Pointe-Noire : 5ème édition du Forum International Green Business

© Diasporas-News Par dr
Pointe-Noire : 5ème édition du Forum International Green Business
Green business : véritable eldorado ou encore un néologisme inventé par les sorciers blancs en lieu et place du développement durable ? La prise de conscience du changement climatique oblige l’homo-œconomicus du 21ème siècle à modifier son comportement. Au travers de ce forum, organisé chaque année à Pointe-Noire, le Congo semble avoir pris la mesure du défi.

Du 20 au 24 mai 2014 s’était tenue à Pointe-Noire la 5ème édition du Forum International Green Business (FIGB).
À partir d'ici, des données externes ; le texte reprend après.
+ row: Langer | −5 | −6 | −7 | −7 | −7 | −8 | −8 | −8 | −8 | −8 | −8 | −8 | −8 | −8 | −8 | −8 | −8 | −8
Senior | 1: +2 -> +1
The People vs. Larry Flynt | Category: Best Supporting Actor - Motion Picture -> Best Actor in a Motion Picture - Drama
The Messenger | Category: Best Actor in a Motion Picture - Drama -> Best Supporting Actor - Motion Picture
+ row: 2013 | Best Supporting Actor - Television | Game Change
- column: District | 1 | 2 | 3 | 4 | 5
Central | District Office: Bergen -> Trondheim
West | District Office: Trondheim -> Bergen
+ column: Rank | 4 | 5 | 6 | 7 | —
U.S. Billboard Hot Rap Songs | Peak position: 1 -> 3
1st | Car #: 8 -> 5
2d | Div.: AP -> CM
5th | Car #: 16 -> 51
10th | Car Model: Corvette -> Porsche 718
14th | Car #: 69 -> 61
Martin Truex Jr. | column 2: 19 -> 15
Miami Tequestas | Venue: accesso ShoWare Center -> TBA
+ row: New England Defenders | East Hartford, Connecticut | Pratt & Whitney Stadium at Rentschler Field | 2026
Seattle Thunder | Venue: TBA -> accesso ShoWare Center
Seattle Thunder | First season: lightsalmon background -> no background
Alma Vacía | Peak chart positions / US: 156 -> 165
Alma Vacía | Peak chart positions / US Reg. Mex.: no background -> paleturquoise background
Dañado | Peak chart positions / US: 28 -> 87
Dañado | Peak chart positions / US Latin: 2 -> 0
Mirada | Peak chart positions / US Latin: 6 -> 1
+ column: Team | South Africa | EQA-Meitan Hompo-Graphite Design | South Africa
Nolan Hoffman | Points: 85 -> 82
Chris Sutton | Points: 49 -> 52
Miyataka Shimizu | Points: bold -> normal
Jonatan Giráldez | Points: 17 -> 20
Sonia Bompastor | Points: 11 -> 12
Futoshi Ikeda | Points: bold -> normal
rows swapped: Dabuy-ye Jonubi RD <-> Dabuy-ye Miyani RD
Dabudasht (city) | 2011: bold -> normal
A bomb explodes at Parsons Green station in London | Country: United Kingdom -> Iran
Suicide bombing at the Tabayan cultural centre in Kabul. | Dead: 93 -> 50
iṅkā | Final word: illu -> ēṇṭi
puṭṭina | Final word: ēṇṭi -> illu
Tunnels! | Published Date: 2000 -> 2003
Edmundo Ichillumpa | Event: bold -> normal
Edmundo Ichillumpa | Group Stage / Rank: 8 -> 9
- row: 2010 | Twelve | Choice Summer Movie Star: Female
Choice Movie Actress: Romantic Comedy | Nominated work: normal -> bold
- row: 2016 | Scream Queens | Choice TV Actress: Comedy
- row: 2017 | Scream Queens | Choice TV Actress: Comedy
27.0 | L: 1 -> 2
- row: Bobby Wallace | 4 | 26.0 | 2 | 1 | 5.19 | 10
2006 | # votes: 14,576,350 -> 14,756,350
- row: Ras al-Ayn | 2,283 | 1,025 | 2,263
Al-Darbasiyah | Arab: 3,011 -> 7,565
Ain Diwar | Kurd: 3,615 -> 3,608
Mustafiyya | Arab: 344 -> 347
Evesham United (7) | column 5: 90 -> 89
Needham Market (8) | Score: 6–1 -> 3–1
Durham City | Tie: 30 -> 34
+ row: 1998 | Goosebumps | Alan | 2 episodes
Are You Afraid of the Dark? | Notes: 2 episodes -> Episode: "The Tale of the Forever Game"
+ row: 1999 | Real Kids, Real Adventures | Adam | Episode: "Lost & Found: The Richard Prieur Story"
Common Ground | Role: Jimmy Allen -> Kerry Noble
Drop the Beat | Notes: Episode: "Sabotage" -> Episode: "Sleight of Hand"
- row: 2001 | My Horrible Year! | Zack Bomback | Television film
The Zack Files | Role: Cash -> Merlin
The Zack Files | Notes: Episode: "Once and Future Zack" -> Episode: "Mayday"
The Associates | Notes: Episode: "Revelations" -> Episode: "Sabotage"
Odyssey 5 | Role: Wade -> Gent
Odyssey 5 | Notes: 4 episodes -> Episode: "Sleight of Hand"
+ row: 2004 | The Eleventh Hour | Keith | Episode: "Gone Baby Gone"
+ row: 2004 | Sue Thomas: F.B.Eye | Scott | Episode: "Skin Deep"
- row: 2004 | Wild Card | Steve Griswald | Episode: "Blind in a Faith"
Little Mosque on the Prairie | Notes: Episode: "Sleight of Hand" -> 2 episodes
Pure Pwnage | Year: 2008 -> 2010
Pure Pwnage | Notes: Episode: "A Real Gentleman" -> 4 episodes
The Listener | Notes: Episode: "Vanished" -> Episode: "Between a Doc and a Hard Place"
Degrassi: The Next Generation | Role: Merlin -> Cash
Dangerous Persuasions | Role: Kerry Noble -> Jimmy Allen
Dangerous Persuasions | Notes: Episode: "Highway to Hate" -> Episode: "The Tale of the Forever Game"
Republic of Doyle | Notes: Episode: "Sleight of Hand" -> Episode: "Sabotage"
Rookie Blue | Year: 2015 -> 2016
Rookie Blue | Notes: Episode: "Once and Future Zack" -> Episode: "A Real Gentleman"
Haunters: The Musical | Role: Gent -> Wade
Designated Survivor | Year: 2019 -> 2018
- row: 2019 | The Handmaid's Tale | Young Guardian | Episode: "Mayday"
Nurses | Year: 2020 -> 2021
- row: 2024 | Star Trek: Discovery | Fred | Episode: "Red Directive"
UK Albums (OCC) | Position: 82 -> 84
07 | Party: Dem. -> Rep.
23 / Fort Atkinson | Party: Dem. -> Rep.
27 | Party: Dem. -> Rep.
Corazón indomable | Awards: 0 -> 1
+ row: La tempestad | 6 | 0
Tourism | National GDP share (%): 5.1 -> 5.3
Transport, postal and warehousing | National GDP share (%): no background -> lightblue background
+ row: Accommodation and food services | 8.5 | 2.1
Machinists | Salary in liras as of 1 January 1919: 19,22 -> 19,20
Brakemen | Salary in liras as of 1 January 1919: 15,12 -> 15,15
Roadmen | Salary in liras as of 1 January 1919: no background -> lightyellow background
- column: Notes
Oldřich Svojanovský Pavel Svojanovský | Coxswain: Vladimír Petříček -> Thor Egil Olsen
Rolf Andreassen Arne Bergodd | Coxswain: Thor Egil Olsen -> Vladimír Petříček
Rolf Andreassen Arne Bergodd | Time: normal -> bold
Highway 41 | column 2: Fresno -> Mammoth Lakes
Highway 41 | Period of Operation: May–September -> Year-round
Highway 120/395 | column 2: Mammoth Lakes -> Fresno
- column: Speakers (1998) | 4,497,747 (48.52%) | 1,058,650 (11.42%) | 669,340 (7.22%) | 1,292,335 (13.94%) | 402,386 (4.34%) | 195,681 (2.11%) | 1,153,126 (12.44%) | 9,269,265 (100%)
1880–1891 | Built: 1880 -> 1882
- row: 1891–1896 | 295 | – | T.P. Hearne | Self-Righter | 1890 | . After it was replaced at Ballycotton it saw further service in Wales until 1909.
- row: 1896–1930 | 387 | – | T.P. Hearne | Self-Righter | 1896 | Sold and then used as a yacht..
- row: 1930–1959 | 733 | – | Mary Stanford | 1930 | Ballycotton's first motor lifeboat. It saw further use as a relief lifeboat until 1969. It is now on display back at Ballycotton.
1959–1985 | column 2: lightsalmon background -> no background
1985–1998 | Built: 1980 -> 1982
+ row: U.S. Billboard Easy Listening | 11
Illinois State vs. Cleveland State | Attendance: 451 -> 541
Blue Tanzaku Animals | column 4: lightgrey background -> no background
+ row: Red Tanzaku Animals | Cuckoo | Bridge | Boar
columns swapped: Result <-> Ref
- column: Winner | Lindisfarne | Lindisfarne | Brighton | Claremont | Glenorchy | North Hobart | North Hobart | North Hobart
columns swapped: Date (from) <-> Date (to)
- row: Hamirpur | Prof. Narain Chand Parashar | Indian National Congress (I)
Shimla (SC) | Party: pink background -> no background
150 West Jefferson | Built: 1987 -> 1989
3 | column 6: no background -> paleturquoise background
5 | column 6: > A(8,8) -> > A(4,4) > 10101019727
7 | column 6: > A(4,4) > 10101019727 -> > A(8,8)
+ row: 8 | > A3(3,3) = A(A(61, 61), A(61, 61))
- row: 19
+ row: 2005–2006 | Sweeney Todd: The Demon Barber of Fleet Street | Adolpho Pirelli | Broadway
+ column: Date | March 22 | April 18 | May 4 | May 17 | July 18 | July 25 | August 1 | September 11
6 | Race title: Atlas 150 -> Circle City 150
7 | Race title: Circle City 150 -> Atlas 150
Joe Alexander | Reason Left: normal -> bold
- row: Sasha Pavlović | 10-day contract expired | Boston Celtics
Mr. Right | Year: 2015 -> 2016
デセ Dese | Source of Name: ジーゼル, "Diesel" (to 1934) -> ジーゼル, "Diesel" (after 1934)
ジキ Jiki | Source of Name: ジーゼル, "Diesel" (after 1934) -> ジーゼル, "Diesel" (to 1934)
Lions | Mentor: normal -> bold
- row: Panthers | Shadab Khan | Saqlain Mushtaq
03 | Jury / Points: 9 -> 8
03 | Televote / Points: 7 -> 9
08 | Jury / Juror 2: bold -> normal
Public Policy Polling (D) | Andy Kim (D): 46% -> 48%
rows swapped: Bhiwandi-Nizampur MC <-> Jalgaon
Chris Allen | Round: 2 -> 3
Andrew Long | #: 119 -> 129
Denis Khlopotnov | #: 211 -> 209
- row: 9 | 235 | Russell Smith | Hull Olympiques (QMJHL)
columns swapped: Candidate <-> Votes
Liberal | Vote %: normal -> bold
Comme tous les ans, à la même période, Pointe-Noire devient le rendez-vous des participants – institutions financières, entrepreneurs, politiques, société civile, journalistes – qui croient à une économie verte, vertueuse c’est-à-dire rentable tout en préservant l’environnement. « Produire, transformer, consommer local ou sous-régional » ; tel a été le thème de l’édition 2014. Placé sous l’égide de la Chambre de Commerce de la deuxième ville du Congo et son bras séculier la Conférence Permanente des Chambres Consulaires Africaines et Francophones (CPCCAF), le FIGB a désormais atteint sa vitesse de croisière ; il est par conséquent inscrit dans le paysage et l’agenda annuel des réunions internationales de la Communauté Economique des Etats de l’Afrique centrale (CEEAC).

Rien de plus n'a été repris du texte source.